El significado de “justo”, en contraste (no en oposición) con el de “santo” significa que Cristo, cuando ascendió al cielo, era tan santo como siempre lo había sido, pero además, tenía aquello que según el autor del libro de Hebreos lo calificaba para ser el verdadero sumo sacerdote (especialmente capítulo 2), que es el haber conservado su inmaculada santidad en una carne como la nuestra, en una naturaleza “caída” (PE, 150 y 152) como la de aquellos a quienes vino a redimir.

Él tomó sobre su naturaleza sin pecado nuestra naturaleza pecaminosa, para saber cómo socorrer a los que son tentados” (Ministerio médico, 238).

Se trata del misterio de la zarza que ardía y no se consumía (Éxodo 3:2): “El símbolo escogido para representar a la Deidad no fue un cedro del Líbano, sino una humilde zarza desprovista de atractivo exterior... Pensad en la humillación de Cristo. Tomó sobre sí mismo la naturaleza humana sufriente, degradada y contaminada por el pecado... Resistió todas las tentaciones que asedian al hombre...” (YI, 20 diciembre 1900). Se trata del misterio de la serpiente que el Señor mandó hacer a Moisés (Núm 21:6-9): “Qué extraño símbolo de Cristo fue esa semblanza de serpiente que les mordió. Ese símbolo fue elevado sobre un mástil, y tenían que mirar a él y ser salvos. Así Jesús fue hecho en semejanza de carne de pecado” (Carta 55, 1895).

El único que, habiendo tomado la naturaleza humana caída, ha vencido en todo punto, es Cristo. En ese sentido, es el único justo. El único que puede salvar. Él es EL JUSTO, y el que justifica al que es de la fe de Jesús (Rom 3:26).

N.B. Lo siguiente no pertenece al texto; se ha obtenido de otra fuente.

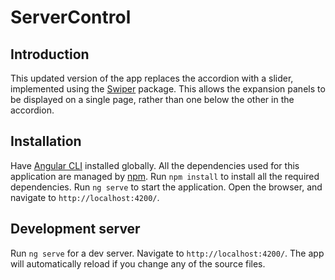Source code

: # ServerControl

## Introduction

This updated version of the app replaces the accordion with a slider, implemented using the [Swiper](https://swiperjs.com/) package. This allows the expansion panels to be displayed on a single page, rather than one below the other in the accordion.

## Installation

Have [Angular CLI](https://cli.angular.io/) installed globally. All the dependencies used for this application are managed by [npm](https://www.npmjs.com/). Run `npm install` to install all the required dependencies. Run `ng serve` to start the application. Open the browser, and navigate to `http://localhost:4200/`.

## Development server

Run `ng serve` for a dev server. Navigate to `http://localhost:4200/`. The app will automatically reload if you change any of the source files.

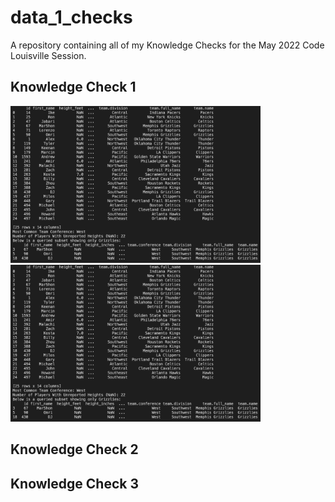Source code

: # data_1_checks
A repository containing all of my Knowledge Checks for the May 2022 Code Louisville Session.

## Knowledge Check 1

<img src="./KC1Preview.png" alt="Preview" width="400"/>
<img src="./KC1Preview.png" alt="Preview" width="400"/>

## Knowledge Check 2

## Knowledge Check 3



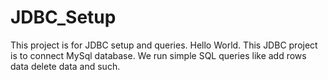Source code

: # JDBC_Setup
This project is for JDBC setup and queries.
Hello World.
This JDBC project is to connect MySql database.
We run simple SQL queries like add rows data delete data and such.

En el libro ‘Cristo y su justicia’ (E.J. Waggoner), o en ‘El Camino consagrado a la perfección cristiana’ (A.T. Jones), por ejemplo, se aprecia cómo ese aspecto del evangelio resulta fundamental. Es lo opuesto a la doctrina papal de que Cristo tomó la naturaleza santa que heredó de su madre María, al nacimiento de la cual se aplica la supuesta inmaculada concepción. El protestantismo caído no se ha separado de esa falsa doctrina, ya que, aún repudiando la inmaculada concepción de María, presenta a Cristo como poseyendo una naturaleza singular, única, separándolo así de nosotros tanto como en la postura romana. La clarificación del evangelio que el Señor nos dio en 1888, por el contrario, tenía por objeto destacado presentar al Salvador, no como alguien alejado, sino “cercano, a la mano” (3 MS, 205). ‘El Deseado de todas las gentes’, que Ellen White escribió poco después de aquella época, destaca ese aspecto repetidas veces (ver páginas 15-16, 32, 87, 91, 92, 628, etc).

Un resumen en pocas palabras del mensaje de 1888, podría ser este: “Lo que era imposible a la ley, por cuanto era débil por la carne, Dios, enviando a su Hijo en semejanza de carne de pecado, y a causa del pecado, condenó al pecado en la carne, para que la justicia de la ley fuese cumplida en nosotros, que no andamos conforme a la carne, mas conforme al Espíritu” (Rom 8:3).

¿Qué es la justicia de Dios? Es la santidad de Dios en relación con el pecado” (7 CBA, 963)

Habrá un solo interés prevaleciente, un solo propósito que absorberá todos los demás: Cristo, justicia nuestra” (HHD, 261).